The Region of Waterloo is touting increases in ridership, boardings and revenue since the ION got up and running, though you won't be able to notice them if you step onto a train today.
After an eleven-day strike in January of this year, the service had just a month and a half before ridership drastically decreased due to the pandemic.
As it stands, Grand River Transit is welcoming around 30 per cent of the riders that it would expect to at the moment.

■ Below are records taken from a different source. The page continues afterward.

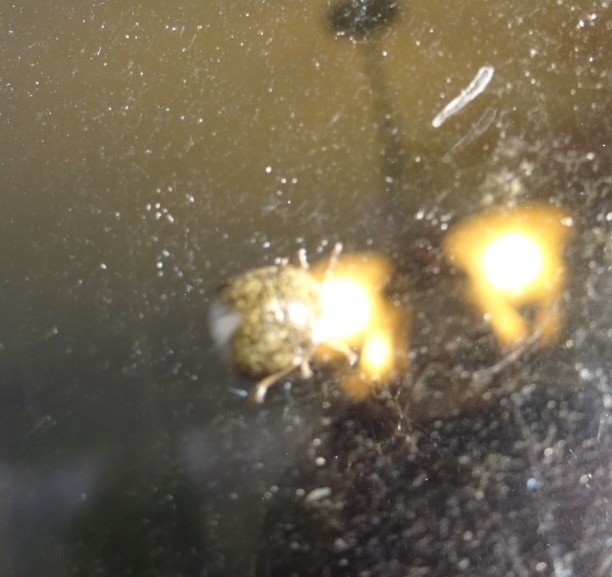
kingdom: Animalia
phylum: Arthropoda
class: Insecta
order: Hemiptera
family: Plataspidae
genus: Megacopta
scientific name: Megacopta cribraria
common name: Bean plataspid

Outside of the pandemic numbers, however, Regional officials are saying the ION system has led to increased usage based on numbers from last year.
Passenger revenue is up 8.4 per cent to $39,789,000 in 2019.
Boardings, or how many times people boarded any transit vehicle, are up 9.9 per cent to 28,675,600 in 2019.
Ridership, or how many trips people take with the GRT (transfers don't count as a "ride"), is up 4.3 per cent.
According to the report to council, the difference in ridership and boardings shows that more and more people are getting transfers to use the network of GRT vehicles.
In the same report, it's noted that there are still struggles with the electronic fare management system, and staff are continuing to work on reliability.
They also listed the largest delay to the ION train system in transit as collisions, though those are on the decline. The number of collisions peaked in September with 30 total.
Some construction improvements are planned for several stations throughout the region to be completed this year or next, you can find that list in the report.
The next step for the Region is to continue the Stage 2 ION extension from Kitchener to Cambridge, preparing a preliminary business case for the project, going through public review and applying for Provincial and Federal funding.
This year, the Region has budgeted around $2.1 million for the Stage 2 Environmental Assessment, along with another $1.35 million in 2021.